Rideshare vehicles are widely believed to have larger carbon footprints than personal vehicles, as they rack up additional mileage on the way to and from passenger pickups. Thus, it stands to reason that, like trucks and other heavy-duty vehicles, electrifying them would deliver greater emissions reductions than electrifying personal passenger cars.

According to a new study from the University of California, Davis, the difference is substantial: replacing a gas-powered ride-hailing vehicle with an EV could deliver as much as triple the emissions reduction that electrifying a personal vehicle would.

According to the study, “Emissions benefits of electric vehicles in Uber and Lyft ride-hailing services,” published in the journal Nature Energy, ride-hailing vehicles travel more miles than personal vehicles, and typically charge during the day, when more solar energy is available on the grid.

“Electric vehicles are beneficial, and that benefit is larger if you’re traveling more miles and charging from renewable sources during the day,” said lead author Alan Jenn, a researcher at the Institute of Transportation Studies at UC Davis.

The study is based on Uber and Lyft data on travel behavior and public charging use in California between early 2017 through late 2018, a time when the use of ride-hailing services was growing rapidly.
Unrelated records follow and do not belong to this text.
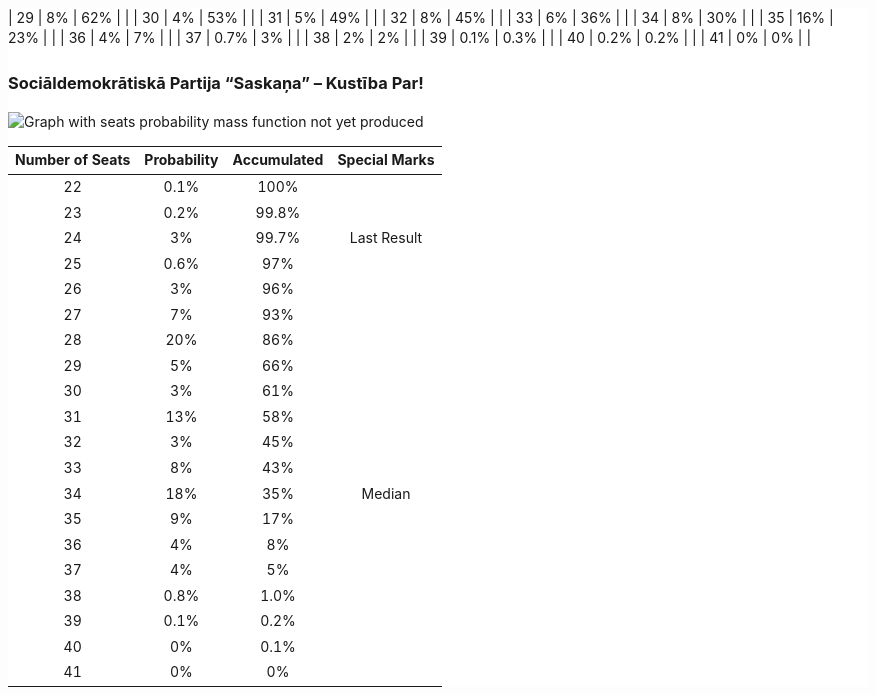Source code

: | 29 | 8% | 62% |  |
| 30 | 4% | 53% |  |
| 31 | 5% | 49% |  |
| 32 | 8% | 45% |  |
| 33 | 6% | 36% |  |
| 34 | 8% | 30% |  |
| 35 | 16% | 23% |  |
| 36 | 4% | 7% |  |
| 37 | 0.7% | 3% |  |
| 38 | 2% | 2% |  |
| 39 | 0.1% | 0.3% |  |
| 40 | 0.2% | 0.2% |  |
| 41 | 0% | 0% |  |

### Sociāldemokrātiskā Partija “Saskaņa” – Kustība Par!

![Graph with seats probability mass function not yet produced](2018-05-31-Norstat-coalitions-seats-pmf-sdps–par.png "Seats Probability Mass Function")

| Number of Seats | Probability | Accumulated | Special Marks |
|:---------------:|:-----------:|:-----------:|:-------------:|
| 22 | 0.1% | 100% |  |
| 23 | 0.2% | 99.8% |  |
| 24 | 3% | 99.7% | Last Result |
| 25 | 0.6% | 97% |  |
| 26 | 3% | 96% |  |
| 27 | 7% | 93% |  |
| 28 | 20% | 86% |  |
| 29 | 5% | 66% |  |
| 30 | 3% | 61% |  |
| 31 | 13% | 58% |  |
| 32 | 3% | 45% |  |
| 33 | 8% | 43% |  |
| 34 | 18% | 35% | Median |
| 35 | 9% | 17% |  |
| 36 | 4% | 8% |  |
| 37 | 4% | 5% |  |
| 38 | 0.8% | 1.0% |  |
| 39 | 0.1% | 0.2% |  |
| 40 | 0% | 0.1% |  |
| 41 | 0% | 0% |  |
The study’s analysis found that concerns about limited range and long charging times are overstated—the researchers found no significant difference in service quality between EVs and legacy vehicles. They were also surprised to find that, although ride-hailing services represent a tiny fraction of total traffic, they used more than 30 percent of the energy provided by public charging stations—about 60 times more public energy than that used by private vehicles.

Both Uber and Lyft have announced some halting steps to electrify their fleets (most of which consist of driver-owned vehicles). Lyft recently drew some eye-rolls with a timid proposal to make all its vehicles electric a decade from now.
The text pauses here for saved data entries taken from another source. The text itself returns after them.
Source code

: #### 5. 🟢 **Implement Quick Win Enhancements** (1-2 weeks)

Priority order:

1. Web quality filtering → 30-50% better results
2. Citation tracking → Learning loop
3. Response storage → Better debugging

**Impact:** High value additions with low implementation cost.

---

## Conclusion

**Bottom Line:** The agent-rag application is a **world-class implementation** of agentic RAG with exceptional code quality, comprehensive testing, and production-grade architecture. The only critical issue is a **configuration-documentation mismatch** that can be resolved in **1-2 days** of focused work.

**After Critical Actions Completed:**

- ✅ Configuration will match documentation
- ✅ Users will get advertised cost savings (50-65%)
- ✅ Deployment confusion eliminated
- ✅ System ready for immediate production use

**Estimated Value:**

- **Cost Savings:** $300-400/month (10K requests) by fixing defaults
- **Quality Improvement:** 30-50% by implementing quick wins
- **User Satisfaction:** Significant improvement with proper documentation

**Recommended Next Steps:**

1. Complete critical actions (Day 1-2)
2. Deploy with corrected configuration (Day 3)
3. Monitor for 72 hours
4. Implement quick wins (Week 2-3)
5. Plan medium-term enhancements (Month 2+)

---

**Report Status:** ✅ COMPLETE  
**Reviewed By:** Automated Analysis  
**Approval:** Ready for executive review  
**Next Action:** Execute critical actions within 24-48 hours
Jenn noted that the study’s data was collected in pre-pandemic times. “With COVID-19, it’s hard to make predictions about how services like Uber and Lyft continue,” he said. “That said, California passed legislation in 2018 that compels transportation networking companies to become cleaner, and part of that involves electrification. So there is currently regulatory pressure for these companies to use cleaner vehicles regardless of the pandemic situation.”